Caso do falso esloveno
Polícia Civil descobriu que homem executado na frente da esposa era sérvio procurado pela Interpol
Reprodução
Outro caso marcante citado por Lara foi o assassinato de um homem que usava passaporte da Eslovênia, mas que, após investigação, foi identificado como um matador de aluguel sérvio, foragido por homicídios múltiplos em Montenegro. O crime ocorreu em Santos, em uma área residencial próxima ao canal 4.
O delegado contou que, após suspeitar da autenticidade do documento, entrou em contato com o consulado da Eslovênia, que confirmou que o passaporte havia sido extraviado anos antes. A identidade verdadeira foi confirmada por meio de cooperação internacional e análise das impressões digitais.

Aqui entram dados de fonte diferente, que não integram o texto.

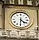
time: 4:30
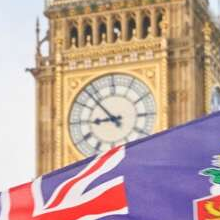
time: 8:53
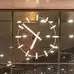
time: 6:51
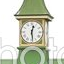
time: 12:28
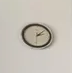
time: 2:07
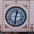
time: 12:30
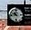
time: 10:42
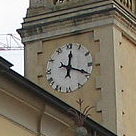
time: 12:18
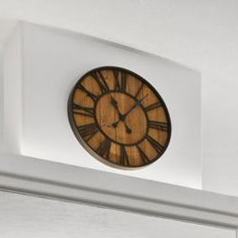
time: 11:07
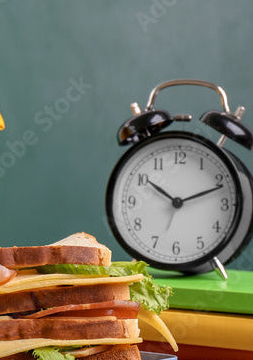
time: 10:11
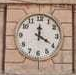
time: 4:00
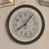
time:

Apesar do avanço na investigação e do encerramento do inquérito, o autor do crime nunca foi localizado ou preso. “A gente tem nossas frustrações também.
Lara comentou que, apesar dos esforços e da dedicação da equipe, a Polícia Civil também enfrenta frustrações ao longo das investigações. Segundo ele, não há garantias de prisão ou de esclarecimento em todos os casos, já que a instituição não trabalha com certezas absolutas. O compromisso, como destacou, é sempre o de realizar um trabalho bem feito.
Críticas às leis
Durante o episódio, Lara fez críticas ao Marco Civil da Internet, que exige autorização judicial para acessar dados técnicos como o IP — protocolo que identifica o caminho da informação. Ele afirmou que esse tipo de dado deveria ser acessível diretamente pela autoridade policial, sem necessidade de decisão judicial.
O delegado também criticou o pacote anticrime de 2019, que tornou o estelionato um crime de ação penal pública condicionada à representação. Segundo ele, isso dificulta a investigação, já que muitas vítimas não registram boletim de ocorrência ou desistem do processo após serem ressarcidas pelo banco.